▸ Отрывок
_ _ _ _ _

Наш аэродром располагался у села Михайловка. Вдоль взлетной дорожки зеленела лесозащитная полоса. В ней мы прятали свои самолеты, и надо было хорошо присмотреться, чтобы увидеть между деревьями трехлопастный винт или пушку.
В тот день я получил задание сопровождать восьмерку штурмовиков. В десять часов утра четверку наших «яков» выкатили из-за деревьев на летное поле, хорошо прикатанное катками, и мы, надев парашюты, забрались в кабины.
Вокруг моей машины с ветошью в руках ходил техник Иван Захарович Петров. На крыле он вытер бензиновые потеки. Потом, присев на корточки, внимательно осмотрел шасси. После этого подошел к хвосту «яка», поскреб там что-то пальцем…
– Захарыч! – сказал я. – Да сядь ты, отдохни. Сейчас пойду на взлет, все опять в пыли будет.
– Отдыхать, командир, опосля будем, когда война кончится. А машина, словно человек, тоже ласку любит. Ты ее вовремя смажешь, подтянешь болтик, и она тебя в трудную минуту выручит. Бои-то какие идут! Раз пять на день вам подниматься приходится.
Я включил приемник и в наушниках услышал приятный басок:
– Денисов! Я – Пошивальников. Иду к вам!
Над аэродромом показалась восьмерка штурмовиков. С КП взлетела зеленая ракета. Мы запустили моторы, взлетели, и вся группа пошла к линии фронта.
Над селом Прохоровка висела шапка густого дыма. Казалось, вся земля горела. Там, внизу, шло гигантское танковое сражение. Штурмовикам была поставлена задача: нанести удар по танкам противника, спешившим к Прохоровке.
На подходе к цели мы попали под зенитный обстрел. Штурмовики резко снизились и ударили из пушек и пулеметов по сопровождавшей танки пехоте гитлеровцев. Подойдя еще ближе, «илы» сбросили бомбы и стали разворачиваться домой. В этот момент зенитный снаряд угодил в машину ведущего – капитана Пошивальникова. Дымивший «ил» тянул на свою территорию, но высоты было мало, и летчик посадил самолет на нейтральной полосе.
Мне было хорошо видно, как несколько фашистских танков, шедших в атаку, круто отвернули от боевого порядка и направились к машине Пошивальникова. Вероятно, враги намеревались взять в плен экипаж нашего штурмовика.
И тут от группы уходивших на свой аэродром «илов» отваливает один самолет и со снижением идет в сторону подбитого товарища.
«Неужели еще одного срезали?» – подумал я с тревогой и запросил по радио:
– Кто вышел из строя? Почему не идете на точку?
– Я – Гридинский! – раздался в наушниках спокойный голос. – Хочу глянуть, что с командиром. Может, помочь чем надо…
«Помочь». Вот чудак! Чем же теперь поможешь Пошивальникову? Тем не менее я со своим напарником пошел за Гридинским.
Вот штурмовик сделал небольшой круг над нейтралкой, выпустил шасси и… начал снижаться!
«Что он делает?! – мелькнула мысль. – Там же все окопами изрыто! Стоят сгоревшие танки, искореженные орудия… С ума, что ли, спятил этот Гридинский?»

_ _ _ _ _

▸ Задание 1
Перескажите отрывок в двух предложениях.

_ _ _ _ _

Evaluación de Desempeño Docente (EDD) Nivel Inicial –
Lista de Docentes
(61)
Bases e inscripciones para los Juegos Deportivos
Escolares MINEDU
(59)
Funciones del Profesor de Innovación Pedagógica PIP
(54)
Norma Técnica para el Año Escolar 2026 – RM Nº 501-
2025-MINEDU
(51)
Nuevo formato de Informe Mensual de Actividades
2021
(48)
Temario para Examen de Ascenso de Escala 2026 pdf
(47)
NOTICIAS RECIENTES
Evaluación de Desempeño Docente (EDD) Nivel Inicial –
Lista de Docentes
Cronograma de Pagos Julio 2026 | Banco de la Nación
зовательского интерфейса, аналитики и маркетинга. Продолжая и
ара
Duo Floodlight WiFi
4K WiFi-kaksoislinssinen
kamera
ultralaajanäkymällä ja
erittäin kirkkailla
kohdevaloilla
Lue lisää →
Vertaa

_ _ _ _ _

▸ Задание 2
Отредактируйте все строки блока 1, заменив «Lista de Docentes» на «Relación de Docentes» и не меняя ничего другого.

▸ Ответ 1
Четверка «яков», в которой был рассказчик, сопровождала восьмерку штурмовиков к Прохоровке, где шло танковое сражение, и после удара штурмовиков зенитный снаряд попал в машину ведущего, капитана Пошивальникова, который посадил самолет на нейтральной полосе. К подбитому «илу» направились фашистские танки, а штурмовик Гридинского отвалил от группы, сделал круг над нейтралкой, выпустил шасси и начал снижаться.

▸ Ответ 2
Evaluación de Desempeño Docente (EDD) Nivel Inicial –
Relación de Docentes
(61)
Bases e inscripciones para los Juegos Deportivos
Escolares MINEDU
(59)
Funciones del Profesor de Innovación Pedagógica PIP
(54)
Norma Técnica para el Año Escolar 2026 – RM Nº 501-
2025-MINEDU
(51)
Nuevo formato de Informe Mensual de Actividades
2021
(48)
Temario para Examen de Ascenso de Escala 2026 pdf
(47)
NOTICIAS RECIENTES
Evaluación de Desempeño Docente (EDD) Nivel Inicial –
Relación de Docentes
Cronograma de Pagos Julio 2026 | Banco de la Nación
зовательского интерфейса, аналитики и маркетинга. Продолжая и
ара
Duo Floodlight WiFi
4K WiFi-kaksoislinssinen
kamera
ultralaajanäkymällä ja
erittäin kirkkailla
kohdevaloilla
Lue lisää →
Vertaa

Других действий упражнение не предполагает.